The Wu lab proposed two experimental aims to test these hypotheses. In the first aim, the team is investigating whether noncoding translation is altered during normal brain aging and whether this alteration becomes further disrupted in AD. They are examining post-mortem human brain samples from early- and late-stage AD patients and age-matched controls to identify changes in RNA and protein processing steps. They are measuring key characteristics of RNAs using advanced sequencing methods (RNA-seq, Ribo-seq) and assessing protein aggregation through mass spectrometry-based proteomics. In the second aim, they are exploring the role of noncoding translation in driving AD progression in a mouse model engineered to express human amyloid beta and tau. They are determining whether disrupting any one of RNA processing, noncoding translation, or protein aggregation leads to an increase in the progression of disease-related pathology, and whether therapeutic intervention to restore any one of the elements of the feedback loop can restore healthy processing of all of them. Specifically, they are testing several pharmacological tools that both enhance noncoding translation and promote degradation of the translation products. These experiments are laying the groundwork for future therapeutic exploration, as the team is assessing whether targeting individual components of RNA processing can alter the progression of Alzheimer’s-related brain pathology.
Over the course of the first year, the Wu lab has focused on establishing the workflows necessary to achieve their aims.
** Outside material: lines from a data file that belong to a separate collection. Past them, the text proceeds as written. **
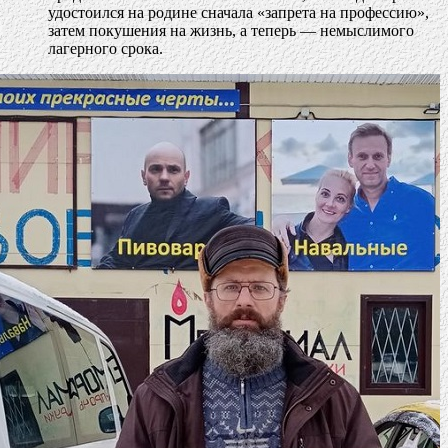
удостоился на родине сначала «запрета на профессию»,
затем покушения на жизнь, а теперь — немыслимого
лагерного срока.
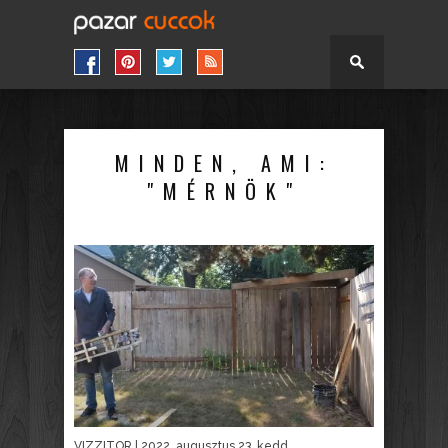
MINDEN, AMI:
"MÉRNÖK"
VIZZITOR
| 2022. augusztus 23. kedd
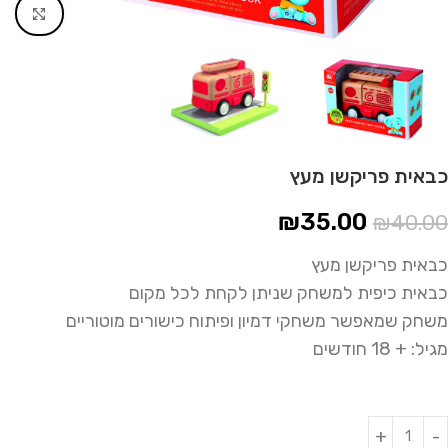
Click to enlarge
כבאית פריקשן מעץ
₪
35.00
₪
40.00
כבאית פריקשן מעץ
כבאית כיפית למשחק שניתן לקחת לכל מקום
משחק שמאפשר משחקי דמיון ופיתוח כישורים מוטוריים
מגיל: + 18 חודשים
Alternative:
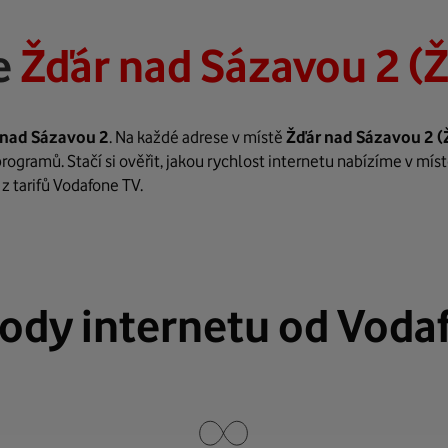
e
Žďár nad Sázavou 2 (
 nad Sázavou 2
. Na každé adrese v místě
Žďár nad Sázavou 2
(
rogramů. Stačí si ověřit, jakou rychlost internetu nabízíme v mís
z tarifů Vodafone TV.
ody internetu od Voda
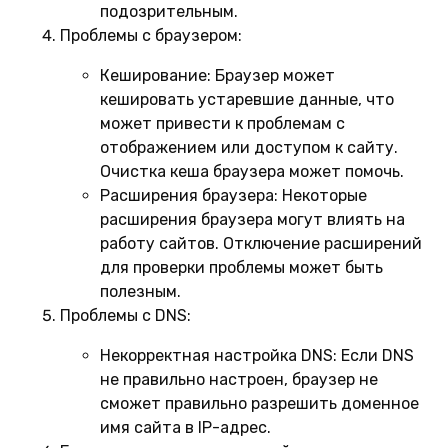
подозрительным.
Проблемы с браузером:
Кеширование:
Браузер может
кешировать устаревшие данные, что
может привести к проблемам с
отображением или доступом к сайту.
Очистка кеша браузера может помочь.
Расширения браузера:
Некоторые
расширения браузера могут влиять на
работу сайтов. Отключение расширений
для проверки проблемы может быть
полезным.
Проблемы с DNS:
Некорректная настройка DNS:
Если DNS
не правильно настроен, браузер не
сможет правильно разрешить доменное
имя сайта в IP-адрес.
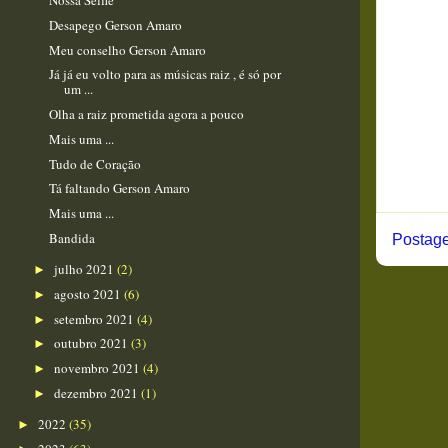
Nossa Selfie
Desapego Gerson Amaro
Meu conselho Gerson Amaro
Já já eu volto para as músicas raiz , é só por
um ...
Olha a raiz prometida agora a pouco
Mais uma ...
Tudo de Coração
Tá faltando Gerson Amaro
Mais uma ...
Bandida
Postage
julho 2021
(2)
►
agosto 2021
(6)
►
setembro 2021
(4)
►
outubro 2021
(3)
►
novembro 2021
(4)
►
dezembro 2021
(1)
►
2022
(35)
►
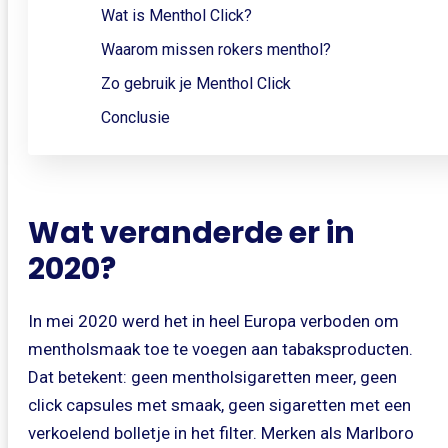
Wat is Menthol Click?
Waarom missen rokers menthol?
Zo gebruik je Menthol Click
Conclusie
Wat veranderde er in
2020?
In mei 2020 werd het in heel Europa verboden om
mentholsmaak toe te voegen aan tabaksproducten.
Dat betekent: geen mentholsigaretten meer, geen
click capsules met smaak, geen sigaretten met een
verkoelend bolletje in het filter. Merken als Marlboro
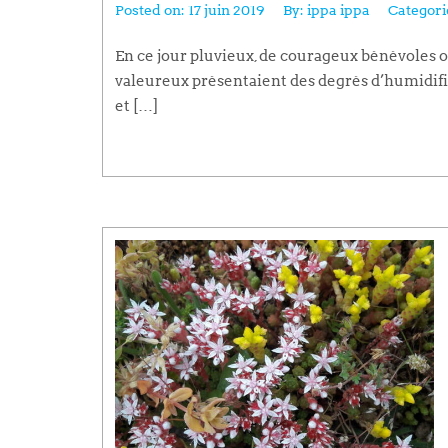
Posted on:
17 juin 2019
By:
ippa ippa
Categori
En ce jour pluvieux, de courageux bénévoles on
valeureux présentaient des degrés d’humidif
et […]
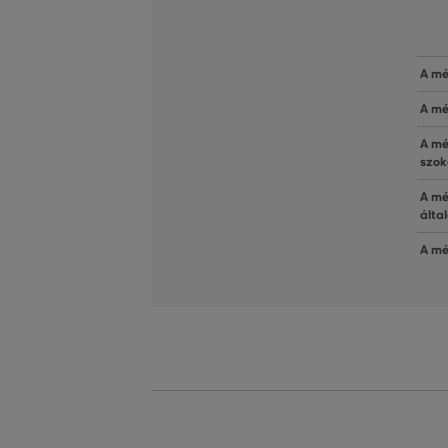
A mé
A mé
A mé
szok
A mé
álta
A mé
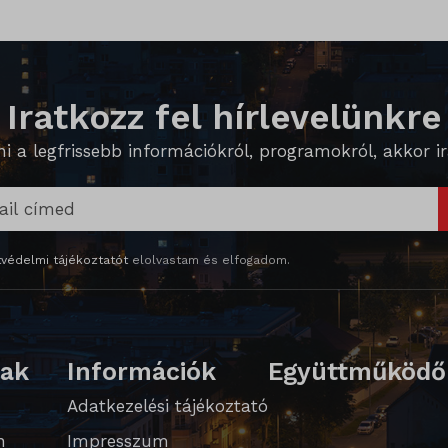
_inet
e_anon_id
es-consent
Iratkozz fel hírlevelünkre
 a legfrissebb információkról, programokról, akkor ira
ed_qc_hide_banner
védelmi tájékoztatót
elolvastam és elfogadom.
te
WPT_TO
lak
Információk
Együttműködő
PT_Show_Hide_tmp
Adatkezelési tájékoztató
GlobTipTmp
n
Impresszum
_WPT_TO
For Aim 1, they developed and tested a computer-based tool to measure noncoding translation activity—the production of proteins from RNAs that typically should not be used to make proteins. They successfully validated their tool on known datasets which showed increased translation in noncoding regions and then used it to analyze public datasets for age-related changes in noncoding translation. In parallel, they began the technically challenging development of a lab-based method to study protein production using frozen human brain tissue and mouse brains. Initial results revealed high variability across individual samples, and current efforts are focused on determining whether this variability represents actual biological differences or technical noise before scaling up to larger studies of human tissue. Progress in Aim 2 included determining therapeutic agents that optimally inhibit each of the three components of the feedback loop for use in AD mouse models. In cell cultures, they tested pharmacological inhibitors for their impact on the products of the feedback loop, including the spliceosome, proteasome, and nonsense-mediated decay pathways. They confirmed that certain nonsense suppression drugs caused cells to ignore stop signals in RNA. Over the next year, they plan to extend these studies to mouse models to test whether adjusting the production of faulty or improperly processed RNA can restore the translation feedback loop to healthy processing and thus influence the course of AD.